Among his work for American Vogue and The New York Times, Eula also had a long-standing association with Italian Harper's Bazaar. In this occupation he notably covered Yves Saint Laurent's first (1958) and last (2002) collections, and was a house artist for several other designers, including Coco Chanel, Hubert de Givenchy, Gianni Versace, Christian Dior and Karl Lagerfeld. He maintained a friendly relationship with some of these distinguished figures of the fashion world, especially with Coco Chanel, whose collections he often drew. He is known to have attended an Yves Saint Laurent couture show on one occasion, only to shout out that it was terrible after a brief time and walk out; his friendship with Yves Saint Laurent and his partner, Pierre Bergé, remained unaffected.

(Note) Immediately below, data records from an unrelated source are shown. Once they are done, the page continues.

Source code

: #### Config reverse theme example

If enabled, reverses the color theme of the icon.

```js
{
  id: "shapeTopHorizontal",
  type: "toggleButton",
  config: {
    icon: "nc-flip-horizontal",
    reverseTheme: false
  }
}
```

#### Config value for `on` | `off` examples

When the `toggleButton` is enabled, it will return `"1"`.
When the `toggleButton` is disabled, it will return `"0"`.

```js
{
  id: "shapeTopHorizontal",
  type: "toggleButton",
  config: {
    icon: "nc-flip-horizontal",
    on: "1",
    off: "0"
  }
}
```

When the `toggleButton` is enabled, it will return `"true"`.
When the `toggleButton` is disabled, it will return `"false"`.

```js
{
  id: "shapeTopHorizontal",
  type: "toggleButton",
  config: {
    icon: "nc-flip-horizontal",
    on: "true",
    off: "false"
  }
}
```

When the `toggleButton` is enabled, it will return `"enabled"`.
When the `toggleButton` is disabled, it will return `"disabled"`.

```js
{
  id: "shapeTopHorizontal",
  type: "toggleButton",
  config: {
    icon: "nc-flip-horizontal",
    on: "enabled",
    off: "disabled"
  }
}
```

He also had close personal and professional relationships with leading figures of other artistic fields, designing a suit for jazz musician Miles Davis, in addition to the stick-like figures on the cover of his 1960 album Sketches of Spain, concert posters for The Supremes (Lincoln Center, New York, 1965) and Liza Minnelli's Liza with a "Z" (1972). Being friends with photographer Milton Greene since the 1940s, he shared a flat with him in New York City and worked with him for Life magazine, upon his return from Europe.

Parting with Greene in 1968, Eula went into theatre where his work on a Broadway production of Private Lives earned him a Tony Award. He also designed sets and costumes for Dances At a Gathering (1969) and later costumes for The Goldberg Variations at the request of Jerome Robbins of the New York City Ballet.

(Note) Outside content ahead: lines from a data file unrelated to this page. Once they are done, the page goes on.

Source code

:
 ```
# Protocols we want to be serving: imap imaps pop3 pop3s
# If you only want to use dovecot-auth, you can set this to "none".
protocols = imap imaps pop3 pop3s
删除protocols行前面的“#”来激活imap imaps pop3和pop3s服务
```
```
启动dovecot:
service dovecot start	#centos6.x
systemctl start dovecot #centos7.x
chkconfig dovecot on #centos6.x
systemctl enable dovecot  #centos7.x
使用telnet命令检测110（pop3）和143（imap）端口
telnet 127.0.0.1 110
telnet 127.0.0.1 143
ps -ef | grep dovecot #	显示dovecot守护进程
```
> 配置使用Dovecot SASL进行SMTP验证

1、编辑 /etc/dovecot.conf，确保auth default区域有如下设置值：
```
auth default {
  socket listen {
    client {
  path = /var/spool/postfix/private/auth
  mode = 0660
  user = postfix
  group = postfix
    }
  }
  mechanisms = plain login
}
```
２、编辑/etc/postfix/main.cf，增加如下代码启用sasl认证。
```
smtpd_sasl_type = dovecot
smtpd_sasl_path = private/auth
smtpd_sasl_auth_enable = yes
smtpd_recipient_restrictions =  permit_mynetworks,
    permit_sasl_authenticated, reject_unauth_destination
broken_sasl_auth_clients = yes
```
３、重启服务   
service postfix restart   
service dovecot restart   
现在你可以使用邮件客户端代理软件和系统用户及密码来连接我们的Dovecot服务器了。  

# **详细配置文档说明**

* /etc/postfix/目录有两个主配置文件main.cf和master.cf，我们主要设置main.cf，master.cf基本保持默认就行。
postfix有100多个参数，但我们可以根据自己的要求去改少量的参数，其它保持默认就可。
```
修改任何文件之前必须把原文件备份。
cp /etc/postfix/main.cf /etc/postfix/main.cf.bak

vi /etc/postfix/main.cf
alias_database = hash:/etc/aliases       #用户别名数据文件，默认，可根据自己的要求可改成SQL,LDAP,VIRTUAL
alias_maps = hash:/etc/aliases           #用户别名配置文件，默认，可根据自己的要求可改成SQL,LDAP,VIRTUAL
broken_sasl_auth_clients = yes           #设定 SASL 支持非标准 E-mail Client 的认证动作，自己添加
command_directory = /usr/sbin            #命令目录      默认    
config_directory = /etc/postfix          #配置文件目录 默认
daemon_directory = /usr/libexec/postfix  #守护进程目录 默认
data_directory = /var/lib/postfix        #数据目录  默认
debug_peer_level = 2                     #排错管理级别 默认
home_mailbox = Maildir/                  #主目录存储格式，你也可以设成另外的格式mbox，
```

In the early 70s Joe Eula was a freelance creative art director consultant to Halston Ltd., American Vogue, Interview magazine, and numerous publications.

In 1973, he designed the backdrop of a presentation by five American designers (including Halston) to five French couturiers at Versailles. Due to a botched conversion from imperial to metric units, the drapery they were to use came out short. He famously remedied the situation by adding a white paper strip and sketching the Eiffel Tower with black stove paint and a broom. He was to remain at Halston as a creative director for most of the 70s.

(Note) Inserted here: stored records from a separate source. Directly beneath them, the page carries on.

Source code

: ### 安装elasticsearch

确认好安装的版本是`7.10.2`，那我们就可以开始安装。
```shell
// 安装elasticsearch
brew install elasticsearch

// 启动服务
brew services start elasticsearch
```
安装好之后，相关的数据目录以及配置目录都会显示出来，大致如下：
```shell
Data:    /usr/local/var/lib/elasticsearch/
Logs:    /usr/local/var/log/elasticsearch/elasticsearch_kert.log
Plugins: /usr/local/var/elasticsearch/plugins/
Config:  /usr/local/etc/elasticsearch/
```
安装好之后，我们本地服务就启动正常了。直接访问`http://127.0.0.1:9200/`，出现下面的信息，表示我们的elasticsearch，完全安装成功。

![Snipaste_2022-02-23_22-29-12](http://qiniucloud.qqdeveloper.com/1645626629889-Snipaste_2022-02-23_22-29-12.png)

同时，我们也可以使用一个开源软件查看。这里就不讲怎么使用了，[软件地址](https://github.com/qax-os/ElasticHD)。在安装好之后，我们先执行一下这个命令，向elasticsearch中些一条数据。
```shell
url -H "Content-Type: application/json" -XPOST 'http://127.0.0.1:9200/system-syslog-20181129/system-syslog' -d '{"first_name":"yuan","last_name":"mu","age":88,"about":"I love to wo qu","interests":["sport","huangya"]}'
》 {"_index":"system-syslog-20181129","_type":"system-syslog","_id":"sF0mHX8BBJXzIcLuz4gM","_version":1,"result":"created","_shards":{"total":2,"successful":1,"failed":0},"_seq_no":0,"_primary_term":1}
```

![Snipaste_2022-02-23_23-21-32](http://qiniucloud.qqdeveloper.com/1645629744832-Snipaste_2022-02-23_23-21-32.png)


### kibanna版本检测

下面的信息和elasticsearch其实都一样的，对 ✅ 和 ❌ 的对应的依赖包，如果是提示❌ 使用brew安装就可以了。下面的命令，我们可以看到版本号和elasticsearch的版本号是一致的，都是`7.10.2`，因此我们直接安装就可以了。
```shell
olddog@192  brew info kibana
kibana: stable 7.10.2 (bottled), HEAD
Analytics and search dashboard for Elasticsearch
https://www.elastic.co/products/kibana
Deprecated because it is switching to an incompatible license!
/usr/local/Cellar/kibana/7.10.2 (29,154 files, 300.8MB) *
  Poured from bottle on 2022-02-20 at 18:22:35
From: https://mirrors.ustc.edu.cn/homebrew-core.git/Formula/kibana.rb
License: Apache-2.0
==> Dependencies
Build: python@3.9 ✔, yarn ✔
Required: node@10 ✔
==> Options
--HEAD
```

He began consulting for the newly created Halston Enterprise Inc. in 1974, serving as creative director of all Halston images, ad campaigns, and collections from 1974 to 1980.

Eula was artistic director and costume designer for the 1979 musical Got tu Go Disco, a box-office flop on Broadway.

== Death ==
Eula died in hospital on October 27, 2004, at the age of 79, in Kingston, New York. He had been hospitalized for pneumonia and a bad reaction to his chemotherapy. At the time of his death, Eula lived in Manhattan and Hurley, New York.

== Commemoration ==
In 2008 Joe Eula was highlighted as an iconic illustrator in the Line of Fashion Design exhibition at the Leslie Lohman Art Foundation, NY. The following year, 2009, the exhibition was expanded and shown at the Society of Illustrators, NY. Chris Royer contributed several key Joe Eula artworks for the exhibitions.

In 2014 Abigail Franzen-Sheehan edited Halston and Andy Warhol: Silver and Suede, a book published by Abrahms, to which Chris Royer was one of the contributors, as well as an advisor, and supplied selected pieces of Joe Eula artwork for the book.

In 2020 several Joe Eula artworks were shown at the exhibition Fashion Illustration: The Visionaries: A Century of Illustrations from the Frances Neady Collection, by the Society of Illustrators, NY. Chris Royer donated selected Joe Eula artwork from her private collection to the Frances Neady Permanent Collection. Also contributed a short video, Halstonette Memoirs: Joe Eula, produced under CRC Inc. for the exhibition.